What shall we talk about? Perhaps we can start with …
What makes us proud to be an American citizen?
What kind of future do we desire for children?
What is our role within the world community?
What are our hopes about the future?
Then move toward …
What are our fears about the future?
What values do we want embodied in our elected leaders?
How might we close the gap that has been created among us as a people?How might we address the issues that seem to divide us?
(As I wrote this, I went back and looked at the Coffee and Tea Contemplation Party the Institute for Communal Contemplation and Dialogue proposed when the Tea Party became strong. It still offers a very good format to engage in this kind of conversation. Please feel free to reprint it and modify for your use.)
Hopefully, such conversations will be enlightening as we probe some of the values which are contentious from a more neutral direction. Perhaps a greater wisdom will emerge that will invite further discussion and even some practical action together.
We are in a precarious position as a country. We cannot be silent. Action will be taken. In addition, another more time-consuming action is needed. Some of us need to enter the space between us and speak truth in a loving way to each other.
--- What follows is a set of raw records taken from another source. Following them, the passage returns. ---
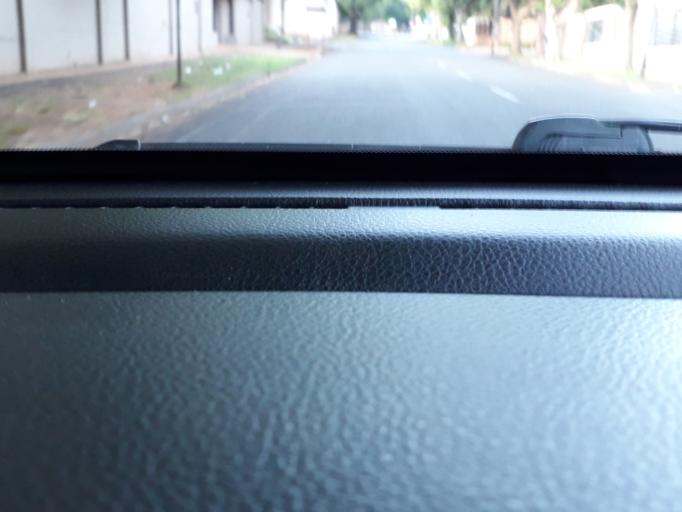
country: ZA
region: Gauteng
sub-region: City of Johannesburg Metropolitan Municipality
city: Johannesburg
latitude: -26.1668
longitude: 28.0566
I believe that if we don't try to do that, the space will continue to widen and deepen until the chasm is so great it will sever us as a people.
[Nancy Sylvester is founder and director of the Institute for Communal Contemplation and Dialogue. She served in leadership of her own religious community, the Sister Servants of the Immaculate Heart of Mary, Monroe, Michigan, as well as in the Presidency of the Leadership Conference of Women Religious. Prior to that, she was national coordinator of Network, the national Catholic social justice lobby.]